Nirav Modi claims he is borrowing Rs 9.9 lakh per month to pay UK court fines, says he has no funds
Nirav Modi claims he is borrowing Rs 9.9 lakh per month to pay UK court fines, says he has no funds: Nirav Modi, the Indian fugitive diamond merchant who is wanted to stand trial on fraud and money laundering charges in India, has claimed that he has no funds left to pay his court-ordered legal costs. He is now borrowing money to pay the fines amounting to over 150,000 pounds.
Last year, the former billionaire lost his legal battle in the highest UK court against being extradited to India in the estimated USD 2 billion Punjab National Bank (PNB) loan scam case. His case is now said to be ‘statute barred’, indicating further pending litigation. Nirav remains behind bars at Wandsworth Prison in south-west London, from where he appeared via videolink for a hearing at Barkingside Magistrates’ Court in east London on Thursday over unpaid legal costs, or fines, of 150,247 pounds ordered by the High Court in London, related to his extradition appeal proceedings.
During a procedural hearing for court fines, officials stated that Nirav Modi’s plea to pay 10,000 pounds a month was granted before a review hearing that would take place in six months. When asked how he planned to finance the monthly amount, Nirav told the court that he had been borrowing money because his assets had been frozen in India over the extradition proceedings and he did not have sufficient funds.
In December of last year, the Royal Courts of Justice in London refused Nirav Modi’s application for permission to appeal to the Supreme Court on suicide risk grounds and also refused his application to certify a point of law, effectively concluding his extradition appeal options in the UK courts. UK Home Office sources have said that this case may be subject to further litigation, which is likely to indicate a parallel confidential political asylum appeals process.
In November 2022, in the final extradition appeal hearing in the London High Court, Justices Jeremy Stuart-Smith and Robert Jay ruled that they were “far from satisfied that Mr. Modi’s mental condition and the risk of suicide are such that it would be either unjust or oppressive to extradite him”. The verdict also acknowledged that the government of India would treat its assurances on Nirav’s medical care with “appropriate seriousness” after being extradited and held at Barrack 12 of Arthur Road Jail in Mumbai.

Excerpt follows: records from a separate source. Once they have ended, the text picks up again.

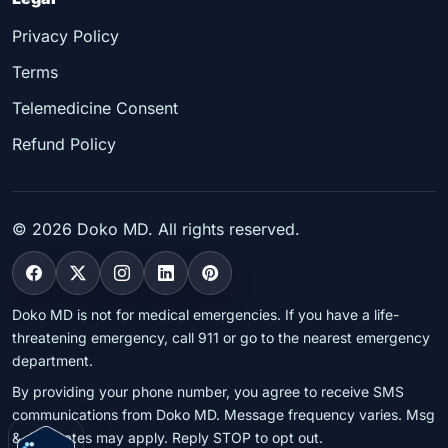
Privacy Policy
Terms
Telemedicine Consent
Refund Policy
©
2026
Doko MD. All rights reserved.
Doko MD is not for medical emergencies. If you have a life-
threatening emergency, call 911 or go to the nearest emergency
department.
By providing your phone number, you agree to receive SMS
communications from Doko MD. Message frequency varies. Msg
& data rates may apply. Reply STOP to opt out.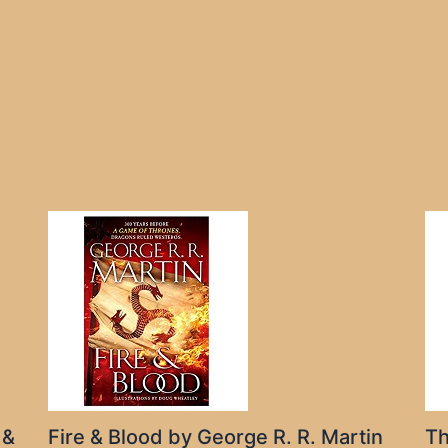
 &
Fire & Blood by George R. R. Martin
Th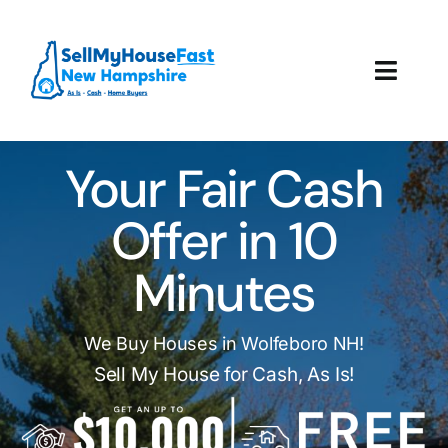
Skip
to
content
Toggl
Navig
How It Works
Your Fair Cash
Our Company
Offer in 10
Reviews
Minutes
Local Offices
We Buy Houses in Wolfeboro NH!
Sell My House for Cash, As Is!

The appeal was dismissed three years after Nirav Modi was arrested in March 2019 on an extradition warrant based on charges by the Central Bureau of Investigation (CBI) and the Enforcement Directorate (ED) against the businessman. There are three sets of criminal proceedings against the diamantaire in India, including the CBI case of fraud on the PNB, which caused losses equivalent to over 700 million pounds, the ED case relating to the alleged laundering of the proceeds of that fraud, and a third set of criminal proceedings involving alleged interference with evidence and witnesses in the CBI proceedings.
Nirav’s extradition was ordered by then UK Home Secretary, Priti Patel, based on Judge Sam Goozee’s ruling in April 2021 in Westminster Magistrates’ Court.